Il disegno dello studio
I dati, pubblicati su una rivista di fisiologia dell’esercizio, si basano su rilevazioni soggettive provenienti da atleti di sport individuali e di squadra. Gli autori hanno confrontato gli effetti dell’attività sessuale e della masturbazione — distinguendo tra episodi con e senza orgasmo — su tre parametri: qualità del sonno, latenza d’addormentamento e percezione della prestazione nella giornata successiva.
Cosa è emerso
Gran parte dei partecipanti ha riferito che, quando l’attività sessuale culminava in orgasmo, la notte risultava più riposante e l’addormentamento più rapido. Al contrario, gli effetti benefici tendevano a scomparire quando l’orgasmo non veniva raggiunto, suggerendo che siano meccanismi fisiologici legati all’orgasmo a mediare il miglior recupero notturno.
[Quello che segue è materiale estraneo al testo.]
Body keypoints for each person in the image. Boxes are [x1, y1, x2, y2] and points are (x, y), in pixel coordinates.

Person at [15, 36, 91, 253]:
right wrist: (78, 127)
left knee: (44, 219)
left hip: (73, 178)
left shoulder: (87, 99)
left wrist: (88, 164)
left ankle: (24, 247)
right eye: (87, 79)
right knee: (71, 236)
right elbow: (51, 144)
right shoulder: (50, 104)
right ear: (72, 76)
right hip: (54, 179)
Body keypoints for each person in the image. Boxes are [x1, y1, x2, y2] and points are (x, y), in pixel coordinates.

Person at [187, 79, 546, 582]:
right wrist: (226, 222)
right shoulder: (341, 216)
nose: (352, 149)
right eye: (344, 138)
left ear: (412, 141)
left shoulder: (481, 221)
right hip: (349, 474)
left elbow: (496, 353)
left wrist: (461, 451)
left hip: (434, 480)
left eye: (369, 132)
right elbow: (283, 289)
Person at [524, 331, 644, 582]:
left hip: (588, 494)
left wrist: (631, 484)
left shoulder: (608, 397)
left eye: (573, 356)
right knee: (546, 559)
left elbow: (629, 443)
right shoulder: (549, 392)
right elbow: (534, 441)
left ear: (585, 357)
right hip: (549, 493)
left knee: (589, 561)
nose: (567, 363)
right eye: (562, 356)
Qualche spiegazione biologica
Gli autori collegano questi risultati a variazioni ormonali note: dopo l’orgasmo aumentano ossitocina e prolattina e cala temporaneamente il cortisolo, l’ormone dello stress. Questo mix favorisce rilassamento e facilita il sonno, probabilmente tramite interazioni tra circuiti limbici e l’asse ipotalamo-ipofisario. Rimane però da sondare tutto questo con indagini neuroendocrine più dirette.
Implicazioni pratiche per il recupero atletico
Per un atleta, il sonno è uno degli strumenti chiave per il recupero muscolare e la prontezza mentale. Ridurre lo stress e migliorare la qualità del riposo può tradursi in vantaggi concreti nei periodi di carico intenso o nelle ore che precedono una gara. Detto ciò, servono studi dedicati per quantificare quanto questi effetti si riflettano effettivamente sulle prestazioni e per tradurli in raccomandazioni operative.
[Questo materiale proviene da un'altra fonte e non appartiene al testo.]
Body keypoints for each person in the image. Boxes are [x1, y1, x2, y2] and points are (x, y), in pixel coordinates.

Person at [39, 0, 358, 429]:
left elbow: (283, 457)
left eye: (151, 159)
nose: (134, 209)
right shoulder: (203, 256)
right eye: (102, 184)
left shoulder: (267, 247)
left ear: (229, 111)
Performance e differenze individuali
Nel complesso la maggioranza non ha riportato cali di forza, concentrazione o reattività il giorno successivo: l’idea che il sesso pre-gara danneggi la performance non trova riscontro netto in questi dati. Tuttavia le risposte variano: sesso, età, disciplina sportiva e qualità del sonno influenzano gli esiti. Perciò non ha senso adottare regole univoche; bisogna indagare in modo disaggregato e tenere conto di possibili fattori confondenti.
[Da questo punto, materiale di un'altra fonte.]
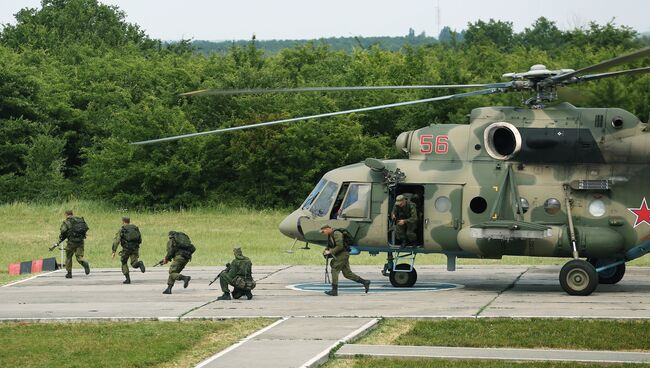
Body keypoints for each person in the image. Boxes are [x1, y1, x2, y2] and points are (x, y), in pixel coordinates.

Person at [321, 225, 370, 296]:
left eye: (323, 231)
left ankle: (334, 290)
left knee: (335, 269)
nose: (323, 233)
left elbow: (340, 246)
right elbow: (330, 245)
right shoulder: (330, 235)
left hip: (343, 254)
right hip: (342, 254)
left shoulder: (336, 233)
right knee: (347, 274)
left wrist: (331, 252)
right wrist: (326, 251)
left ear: (328, 229)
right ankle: (365, 282)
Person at [111, 217, 145, 284]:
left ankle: (128, 279)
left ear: (123, 221)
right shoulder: (135, 228)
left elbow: (116, 241)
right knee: (134, 263)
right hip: (135, 248)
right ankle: (139, 263)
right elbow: (140, 240)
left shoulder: (122, 229)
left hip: (126, 249)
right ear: (129, 221)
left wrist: (113, 251)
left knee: (124, 262)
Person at [57, 210, 90, 279]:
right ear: (72, 214)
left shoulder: (67, 222)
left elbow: (63, 231)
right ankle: (84, 262)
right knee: (79, 256)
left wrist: (62, 237)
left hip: (71, 242)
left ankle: (69, 273)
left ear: (66, 214)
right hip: (80, 241)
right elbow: (86, 228)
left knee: (69, 257)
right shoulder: (79, 220)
La frequenza dell’orgasmo conta
Lo studio segnala anche che chi raggiunge l’orgasmo più frequentemente tende a trarre maggior beneficio in termini di sonno. Questo fa emergere l’importanza di considerare aspetti di genere, dinamiche di coppia e abitudini personali quando si parla di preparazione al gesto agonistico. La “frequenza dell’orgasmo” andrebbe inserita nelle future ricerche per misurarne l’impatto in modo più preciso.
Limiti e passi successivi
Gli autori riconoscono il limite principale: si tratta di dati autocertificati. Per rafforzare le conclusioni servono misure oggettive come dosaggi ormonali su saliva e monitoraggio del sonno con actigrafia. Incrociare biomarcatori e parametri fisiologici con le segnalazioni soggettive permetterebbe di capire meglio entità e meccanismi dell’effetto.
Consigli pratici per atleti e tecnici
Alla luce delle evidenze attuali, il divieto generalizzato di attività sessuale prima delle gare appare poco giustificato. Più sensato è un approccio personalizzato: valutare come ogni atleta reagisce, testare situazioni in allenamento e monitorare sonno e recupero. Il sesso con orgasmo può essere considerato uno strumento di rilassamento utile per alcuni atleti, ma va gestito caso per caso e verificato sul campo. Serve però ricerca più rigorosa, con misure oggettive e campioni più ampi, per trasformare queste indicazioni in linee guida pratiche e personalizzate.